# Provided passage:
=====

In 1924, Heller co-founded, financed, and owned International Publishers, which printed or imported books and pamphlets from the USSR, while Alexander Trachtenberg served as "manager, editor, salesman." As "angel investor," Heller owned 51%, while the Comintern owned 49%, so that the publisher looked like a private business, according to ex-communist witness Benjamin Gitlow. Trachtenberg claimed that Heller and he split ownership 50-50. Trachtenberg also said that Heller's wife helped incorporate the company. Trachtenberg met Heller when Heller was serving on the board of the Rand School (director in 1918) and Trachtenberg was a teacher there.

In 1927, Philip Fried, general manager, said that Samuel Heller, president of Heller & Son, had signed a contract with the Russky Samotzvet (Soviet State Trust) for rights to mine the "vast emerald fields" in the Urals mountains in the USSR, in return for American capital and management of a joint mining operation. The New York Times reported that $1 million of emeralds had hit US markets as a result.

In 1938, Heller ("of Chappaqua, New York") served as purchasing agent for the North American Committee to Aid Spain, which had raised more than $1 million in cash and materials.

=====

# Supplied material:

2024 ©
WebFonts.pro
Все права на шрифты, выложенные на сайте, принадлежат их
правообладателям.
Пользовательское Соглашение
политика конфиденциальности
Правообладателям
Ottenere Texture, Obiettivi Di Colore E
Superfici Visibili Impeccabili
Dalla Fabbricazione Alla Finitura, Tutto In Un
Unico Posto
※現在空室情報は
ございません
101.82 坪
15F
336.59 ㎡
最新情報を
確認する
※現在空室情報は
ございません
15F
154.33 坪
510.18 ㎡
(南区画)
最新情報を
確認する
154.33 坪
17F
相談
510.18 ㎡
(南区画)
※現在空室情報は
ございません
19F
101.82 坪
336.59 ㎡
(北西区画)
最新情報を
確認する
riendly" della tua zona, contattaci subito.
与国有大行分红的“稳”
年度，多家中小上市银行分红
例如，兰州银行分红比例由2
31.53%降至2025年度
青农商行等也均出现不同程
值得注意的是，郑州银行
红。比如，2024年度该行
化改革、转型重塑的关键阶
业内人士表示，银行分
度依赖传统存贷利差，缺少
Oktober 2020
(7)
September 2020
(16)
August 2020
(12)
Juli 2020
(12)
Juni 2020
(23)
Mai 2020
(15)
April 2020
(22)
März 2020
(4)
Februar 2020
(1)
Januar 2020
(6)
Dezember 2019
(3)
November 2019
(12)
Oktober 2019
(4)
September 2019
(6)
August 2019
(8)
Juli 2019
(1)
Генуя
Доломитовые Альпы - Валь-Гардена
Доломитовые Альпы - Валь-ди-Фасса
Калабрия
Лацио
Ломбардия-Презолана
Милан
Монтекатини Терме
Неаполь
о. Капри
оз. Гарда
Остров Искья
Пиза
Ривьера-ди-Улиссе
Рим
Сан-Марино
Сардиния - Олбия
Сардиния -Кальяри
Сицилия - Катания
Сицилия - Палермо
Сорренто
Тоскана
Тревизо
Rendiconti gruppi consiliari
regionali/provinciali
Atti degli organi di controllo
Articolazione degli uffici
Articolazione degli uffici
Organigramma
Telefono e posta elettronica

=====

# Task list:
(A) In the passage about Heller, what share of International Publishers did Benjamin Gitlow say the Comintern owned?
(B) List every year that appears in the passage about Heller.

# Completed exercise:
(A) 49%

(B) 1924, 1918, 1927, 1938